The Green Road is a story about the Madigans which spans over thirty-five years. In part one of the novel; Leaving, we get a glimpse of the lives of Madigan children (Constance, Dan, Emmet, and Hanna – children of Pat and Rosaleen Madigan) and Rosaleen, in chapters that read like short stories. There is nothing extraordinary about the Madigans, they are a typical Irish family. The Madigans are not perfect and they do not always get along with each other, which make the story more real.
The first two chapters of the novel were rather slow-moving for me. The story begins in 1980, when Hanna becomes worried about their mother’s “horizontal solution” to Dan’s announcement of his desire to become a priest. The second chapter follows Dan in New York almost a decade later, where he is no longer a priest and struggling with acknowledging his own sexuality.
So it was the third chapter where Constance goes in alone for a mammogram after feeling a lump in her breast that hooked me with the novel. The sheer intensity of Constance’s feelings delivered through her powerful narration made it impossible for me to put down the book. The fourth and fifth chapters, equally good, were respectively on Emmet, a doctor working for international aid in Africa, and Rosaleen, a recent widow living in the Madigan house by herself.

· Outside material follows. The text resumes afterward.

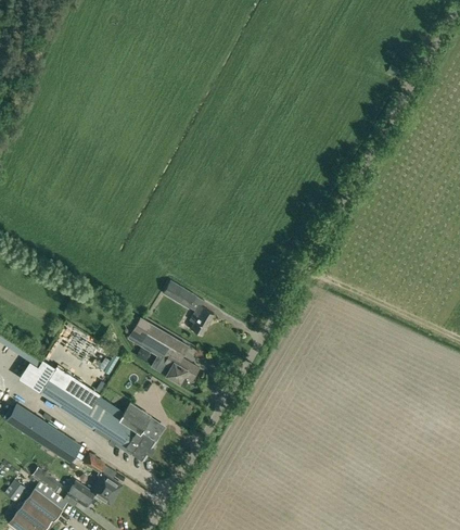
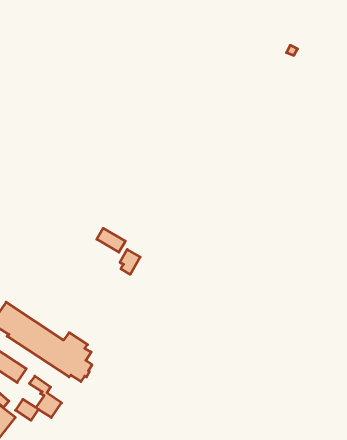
building: [133,317,200,381] -> none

By having separate chapters for the individual family members in the first part, Anne Enright shows us how family dynamics change over time, with each member having a life of their own, separated by others. The Madigans get together only in the second part of the novel; Coming Home, when they all gather in their ancestral house to celebrate Christmas after hearing Rosaleen’s decision to sell it.

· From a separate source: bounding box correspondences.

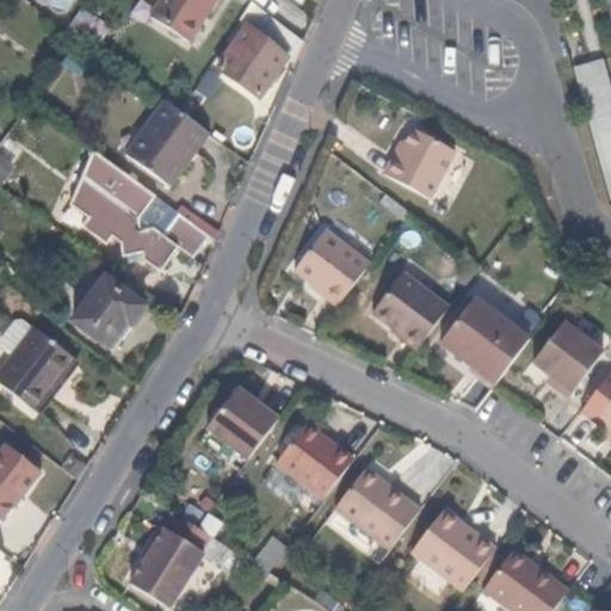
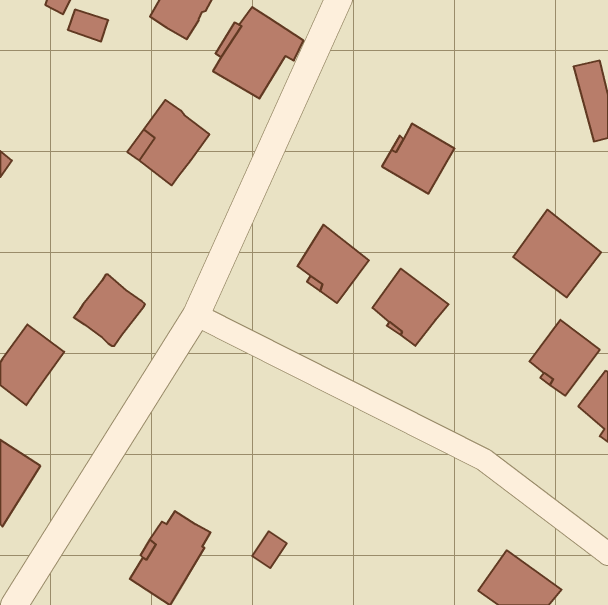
building: [69,149,208,274] -> none
building: [440,296,529,384] -> [513,210,601,297]
building: [208,385,279,457] -> none
building: [276,421,353,498] -> none
building: [332,464,419,548] -> none
building: [408,508,493,591] -> none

The Green Road is a well written family saga. Although I prefer prose of the likes of Margaret Atwood over Anne Enright, Anne Enright’s novels have depth. In The Green Road, through the character of Dan, she explores how hard and confusing it must have been for gay people in early 90s New York, when a lot of young men lost their lives to AIDS. Anne Enright draws a compelling picture of the stigma attached to AIDS and discrimination by society that followed, which made me sad for gay people then and now – for their ongoing struggle in some parts of the world.

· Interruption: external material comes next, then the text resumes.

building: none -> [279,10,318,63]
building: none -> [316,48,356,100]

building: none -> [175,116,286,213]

Of all the signs, the purple bruise of Kaposi’s was the one we hated most because there was no doubting it and, after the first mother snatches her child from the seat beside you on the subway, it gets hard to leave the house. Sex is also hard to find. Even a hug, when you are speckled by death, is a complicated thing. And the people who would sleep with you now – what kind of people are they?
We did not want to be loved when we got sick, because that would be unbearable, and love was all we looked for, in our last days.
Through Constance – my favorite character in the novel and the glue that binds the Madigans together – Anne Enright has accomplished in giving a voice to women who would otherwise go unnoticed. The wife of a wealthy developer and a mother of three, Constance is a strong and a caring woman, who lives to make other people happy. Her efforts go unappreciated by those who surround her most of the time and it is impossible to not notice how she is taken for granted, even when she is lying sick in bed.